** Opening Selected passage block **
Dual-Mode Operation (CLI and MCP Server)¶

Status¶

Accepted

Context¶

cov-loupe needed to serve two distinct use cases:

1. Human users wanting a command-line tool to inspect coverage reports in their terminal
2. AI agents and MCP clients needing programmatic access to coverage data via the Model Context Protocol (MCP) over JSON-RPC

We considered three approaches:

1. Separate binaries/gems: Create simplecov-cli and cov-loupe as separate projects
2. Single binary with explicit mode flags: Require users to pass --mode mcp to run as MCP server
3. Automatic mode detection: Single binary that automatically detects the operating mode based on input (TTY status, stdin)

Key Constraints¶

• MCP servers communicate via JSON-RPC over stdin/stdout, so any human-readable output would corrupt the protocol
• CLI users expect immediate, readable output without ceremony
• The gem should be simple to install and use for both audiences
• Mode selection must be reliable and unambiguous

Decision (v4.0.0+)¶

We implemented explicit mode selection via the -m/--mode flag. The default mode is cli, and MCP users must pass -m mcp or --mode mcp to run the server.

Mode Selection Logic¶

The mode is determined by parsing the -m/--mode flag from argv (including environment variables via COV_LOUPE_OPTS):

• Default: CLI mode (when -m/--mode is not specified)
• MCP mode: Must explicitly pass -m mcp or --mode mcp

The implementation parses the configuration from the command-line arguments and routes to either CoverageCLI or MCPServer based on the mode setting.
** Closing Selected passage block **
** Opening Entries provided block **
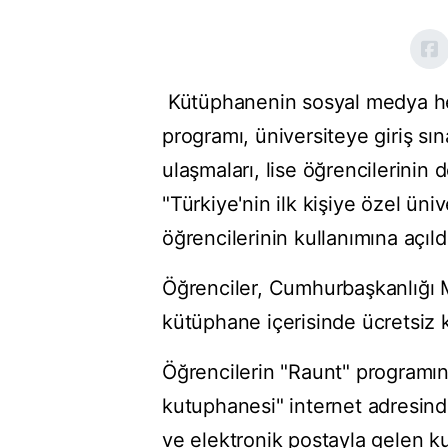
Kütüphanenin sosyal medya he
programı, üniversiteye giriş sı
ulaşmaları, lise öğrencilerinin d
"Türkiye'nin ilk kişiye özel üni
öğrencilerinin kullanımına açıld
Öğrenciler, Cumhurbaşkanlığı 
kütüphane içerisinde ücretsiz 
Öğrencilerin "Raunt" programın
kutuphanesi" internet adresin
ve elektronik postayla gelen kul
** Closing Entries provided block **
→ **To do**:
A – Decide whether each statement agrees with the dual-mode operation text. Answer yes or no for each, and quote the deciding words of the text.
(i) When no mode flag is given, the tool runs as an MCP server.
(ii) MCP servers exchange JSON-RPC messages over stdin/stdout.
(iii) The mode flag can also be supplied through environment variables via COV_LOUPE_OPTS.
B – List every key constraint given in the dual-mode operation text.
C – According to the dual-mode operation text, which two components does the implementation route to, based on the mode setting?

→ **Results**:
A –
(i) No: "The default mode is cli"
(ii) Yes: "MCP servers communicate via JSON-RPC over stdin/stdout"
(iii) Yes: "including environment variables via COV_LOUPE_OPTS"

B –
- MCP servers communicate via JSON-RPC over stdin/stdout, so any human-readable output would corrupt the protocol
- CLI users expect immediate, readable output without ceremony
- The gem should be simple to install and use for both audiences
- Mode selection must be reliable and unambiguous

C – CoverageCLI or MCPServer.